Walmart CEO Doug McMillon already had $67.8 million stashed in an untaxed, deferred compensation account in 2015, despite having only held his post since 2014. His predecessor, Michael Duke, retired with more than $140 million in deferred compensation. In contrast, fewer than two-thirds of Walmart’s 1.5 million employees have a company-sponsored retirement account. Those who do have an average balance of less than $24,000, enough for a monthly retirement check of $131—not even 0.04 percent of what McMillon can expect to take home every month.
Jeff Immelt, the CEO of General Electric, has more than $92 million in retirement assets. Between 1987 and 2011, the company contributed not one penny to employee pension plans, counting on rising stock prices to offset its expected contribution. After the economy crashed in 2008, Immelt froze pensions and closed them to new participants. The company has only funded 67 percent of its outstanding pension obligation to workers and its pension deficit has grown by $5 billion since 2011. During the same time, Immelt’s company-sponsored retirement assets have swelled from $53 million to $92 million.

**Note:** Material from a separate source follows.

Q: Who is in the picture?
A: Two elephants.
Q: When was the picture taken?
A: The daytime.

So how has this happened? Simply, the tax rules are structured in favor of massive executive retirement packages. Ordinary workers face strict limits on how much pre-tax income they invested in tax-deferred plans like 401(k)s. (The current limit is $18,000.) CEOs may participate in regular employee plans, but they also get Supplemental Executive Retirement Plans, which Fortune 500 companies set up with unlimited tax-deferred compensation. Since more than half of executive compensation is tied to stock price, CEOs have direct incentives to cut back on worker retirement benefits to pad their balance sheets. The money saved by those cost-cutting measures goes straight back into executives’ pockets, often tax-free: Corporations may deduct unlimited amounts of executive compensation from their federal taxes so long as it’s “performance based.”
Much of this is the result of Reagan-era policies that worked to prioritize corporate profits and undo the power of unions. Under Reagan, companies began to adopt 401(k)s over pensions, shifting investment risk from employers to workers, as these plans required workers to deduct savings from their paychecks with no guarantee of future benefits. Companies have also reduced retirement benefits by converting workers’ pension assets to cash balance plans, freezing retirement plans, closing retirement plans to new hires, or terminating retirement plans altogether.
Might this get better under President-elect Donald Trump, whose economic message seemingly resonated with white-working class voters? Don’t count on it. If Trump and congressional Republicans cut the top marginal tax rate from 39.6 percent to 33 percent, Fortune 500 CEOs would stand to save $195 million when they withdraw cash from their tax-deferred retirement accounts, according to IPS.